Приведите дословно строки данных, начав со строки, в которой есть «order: Malpighiales», и закончив строкой, в которой есть «common name: Ager-stedmoderblomst», включительно.

═════ Исходные данные ═════

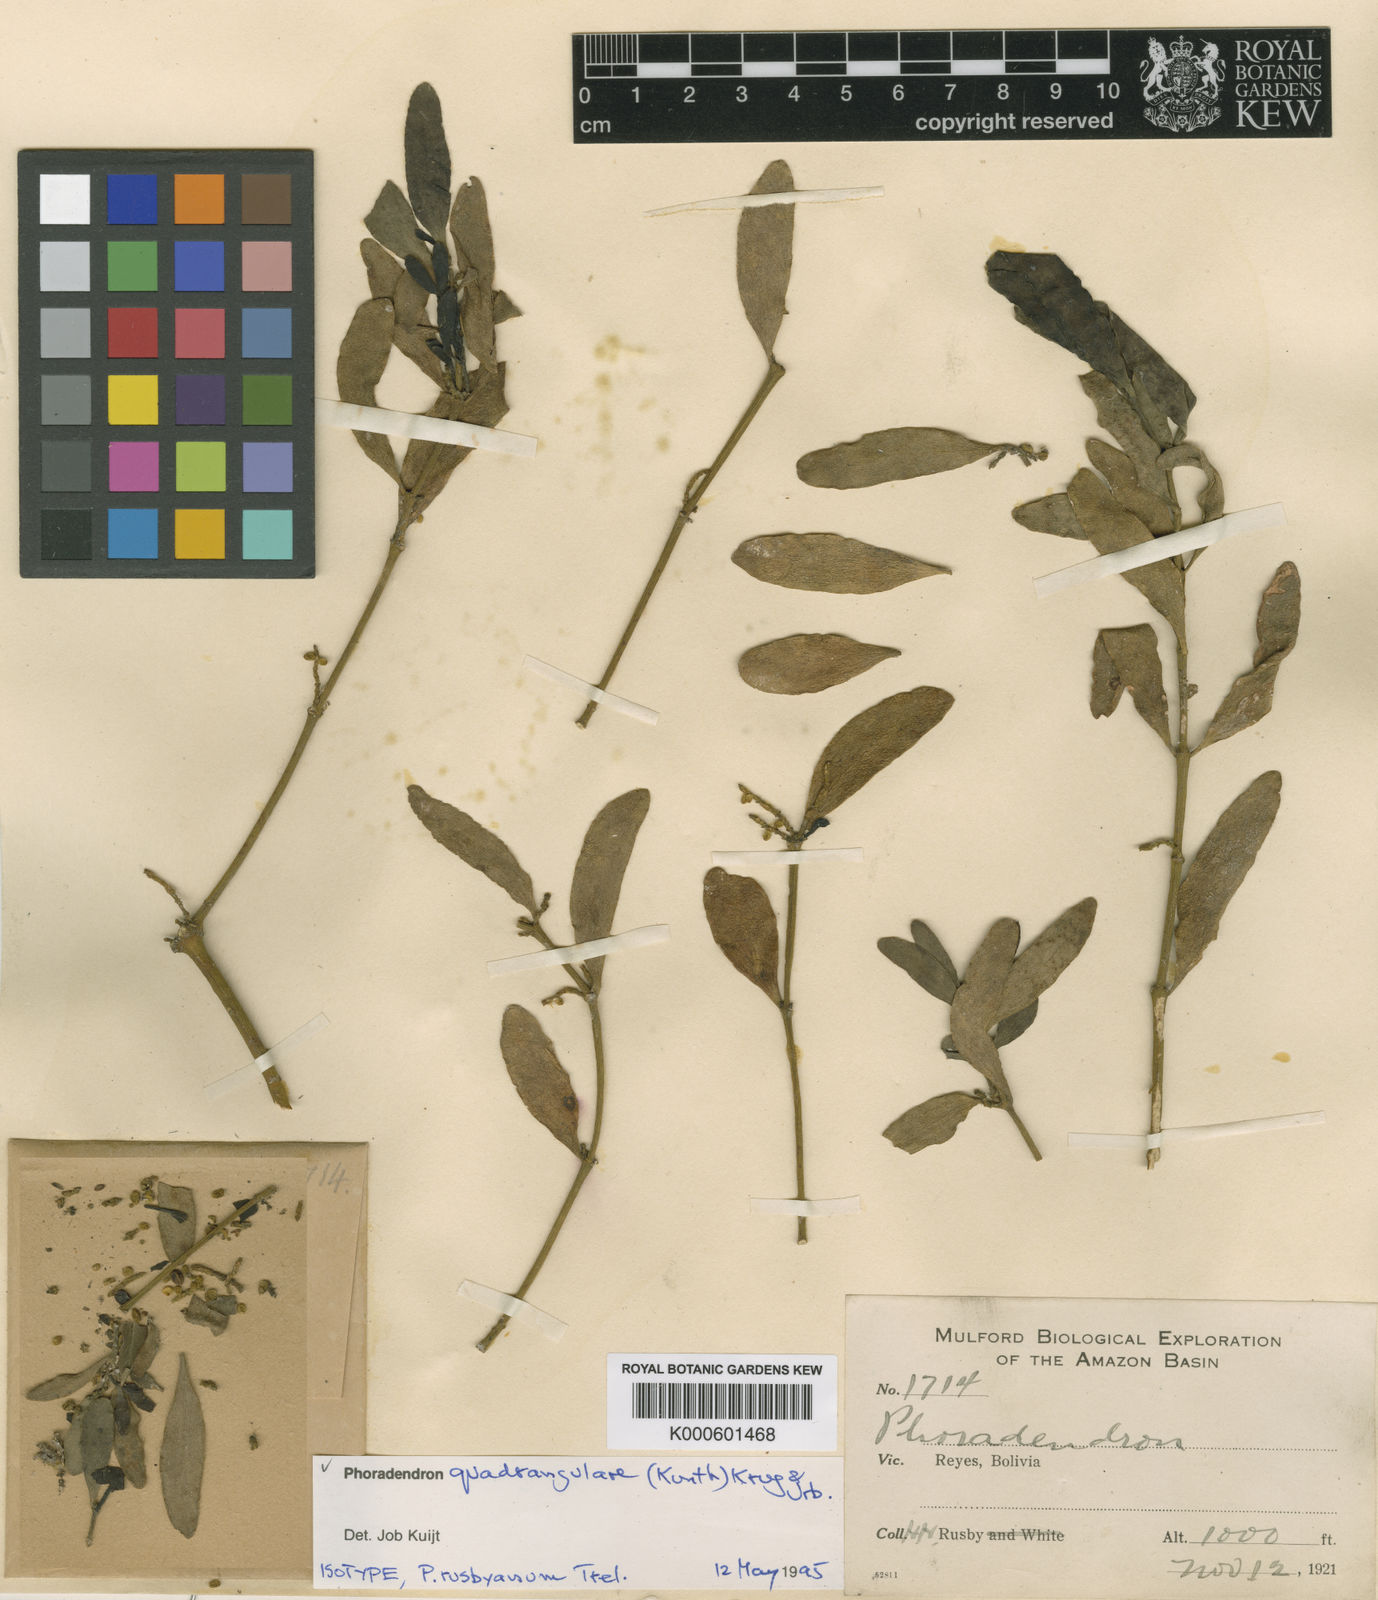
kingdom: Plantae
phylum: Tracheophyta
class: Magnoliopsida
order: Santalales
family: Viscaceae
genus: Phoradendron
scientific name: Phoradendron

═════
═════ Исходные данные ═════

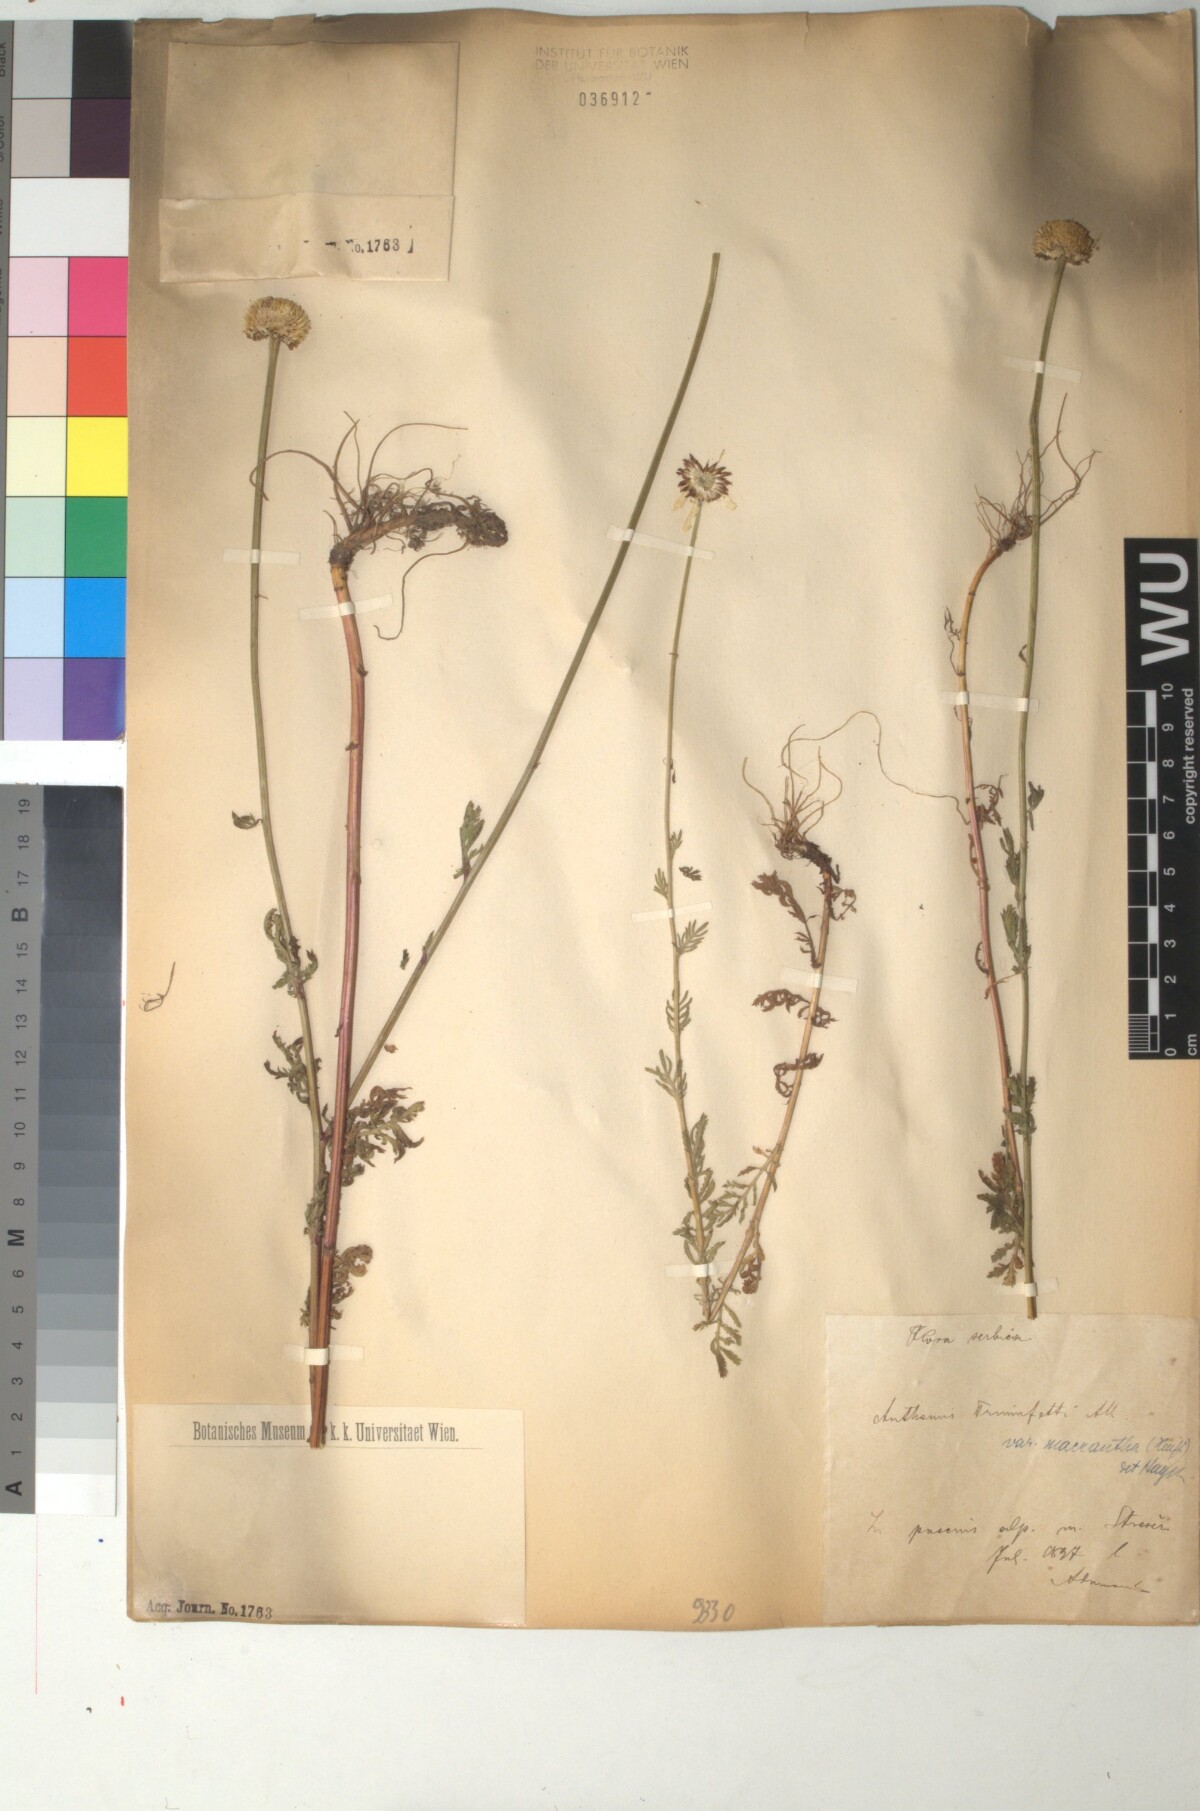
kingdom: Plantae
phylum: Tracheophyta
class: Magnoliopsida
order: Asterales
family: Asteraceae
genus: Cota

═════
═════ Исходные данные ═════

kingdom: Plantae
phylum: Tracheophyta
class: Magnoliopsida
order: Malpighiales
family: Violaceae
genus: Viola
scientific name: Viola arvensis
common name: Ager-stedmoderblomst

═════

* Правильный ответ *
order: Malpighiales
family: Violaceae
genus: Viola
scientific name: Viola arvensis
common name: Ager-stedmoderblomst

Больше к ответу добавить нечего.